ExchangeWire Research’s weekly roundup brings you up-to-date research findings from around the world, with additional insight provided by Rebecca Muir, head of research and analysis, ExchangeWire. In this week’s edition: Brand interactions via email lack relevance; Creative agencies don’t take advantage of digital data; Viewability falling in the UK.
Brand interactions via email lack relevance
UK consumers are dissatisfied by the number of brand messages they receive, and their relevance, concludes a study by Mailjet. The findings are based on a survey of over 1,000 consumers, aged 16 and above, that aimed to identify how and when to best reach consumers by mobile.
Relevance is the key issue, 37.6% of respondents say, while they are happy with the number of emails they receive from brands, the content is not relevant. More than four in every ten (42%) millennials show dissatisfaction when it comes to relevance.

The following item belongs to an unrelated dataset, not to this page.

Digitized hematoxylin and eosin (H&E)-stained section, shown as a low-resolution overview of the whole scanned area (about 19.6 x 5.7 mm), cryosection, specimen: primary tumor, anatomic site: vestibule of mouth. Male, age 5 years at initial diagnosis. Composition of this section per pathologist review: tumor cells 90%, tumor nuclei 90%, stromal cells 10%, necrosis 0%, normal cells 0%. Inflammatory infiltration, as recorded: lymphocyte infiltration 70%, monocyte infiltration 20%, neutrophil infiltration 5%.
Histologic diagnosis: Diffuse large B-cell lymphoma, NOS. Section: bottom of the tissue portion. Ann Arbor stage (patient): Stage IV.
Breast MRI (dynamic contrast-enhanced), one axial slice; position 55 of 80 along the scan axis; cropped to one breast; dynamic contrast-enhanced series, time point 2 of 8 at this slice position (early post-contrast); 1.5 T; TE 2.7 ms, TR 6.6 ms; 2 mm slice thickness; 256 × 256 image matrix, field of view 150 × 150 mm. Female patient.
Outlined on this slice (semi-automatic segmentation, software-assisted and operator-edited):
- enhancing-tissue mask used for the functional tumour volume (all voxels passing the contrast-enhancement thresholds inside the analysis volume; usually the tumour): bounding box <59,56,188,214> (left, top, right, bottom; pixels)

Mailjet suggests brands tailor their communications to cater for different generations’ preferences. People under 30, for instance, have higher expectations of brands when it comes to real-time mobile communication. However, the over-60s are less influenced by real-time communication, but equally influenced by personalisation and design.
Furthermore, a conclusion was reached that marketers should focus mobile social efforts on younger audiences, a mere 5.5% of those over 60 said they are best engaged with a brand via Facebook, Twitter, or Instagram. Compared to 79.7% of 16-29 year-olds who said they take most notice of brand communications and offers presented via social channels.
Few consumers across all age groups are taking note of brand communications and offers delivered through social media e.g. Instagram (8%), Twitter (11%) and Facebook (25%), suggesting there is a large opportunity to be capitalised.
Inefficient use of digital data
Turn have published a report looking into whether a disconnect exists between programmatic and creative departments. Results from a survey of over 200 UK creative leads highlighted that data, insights, and intelligence gained from programmatic should be informing the creation of brand campaigns; however, that information fails to reach creative teams, ultimately resulting in lower campaign performance.
While 88% of respondents felt that data insights can help create more personalised ads, only 35% of creatives asked said that biggest challenge to producing a successful campaign is getting their brand to share data-driven insights. Furthermore, almost one-third (29%) feel that getting media agencies to share these findings is the biggest obstacle between them and a successful ad.
One gap that becomes apparent is between senior and junior creatives; 70% of seniors estimate more than half of their work uses data to inform messaging, while 19% of junior creatives weren’t sure they’d ever seen the word ‘programmatic’ in a creative brief.
Data and insights can drive productivity across numerous other creative areas, for example, design (cited by 73% of agency respondents), relevance (67%), location (60%), timing (59%). Eight in every 10 respondents agree that data is something they either depend on, or find helpful, in developing messages with greater impact.
UK’s falling online viewability
Meetrics published viewability benchmarks for Q2 2016. Data is based on ad impressions that meet the MRC and IAB definition of viewability.
Globally, average viewability has fallen slightly from 58% to 56% (Q1 vs Q2).
UK media buyers will be particularly concerned about the falling levels of viewability in this market that are significantly lower than the global average, and other European markets.
Lumen’s managing director Mike Follett highlighted: “Digital marketers need to start thinking in terms of attention economics or they will just keep on failing.”
With online ads being viewed by half as many people, for half as long as print placements, it seems that digital marketers need to find new ideas to increase online brand visibility.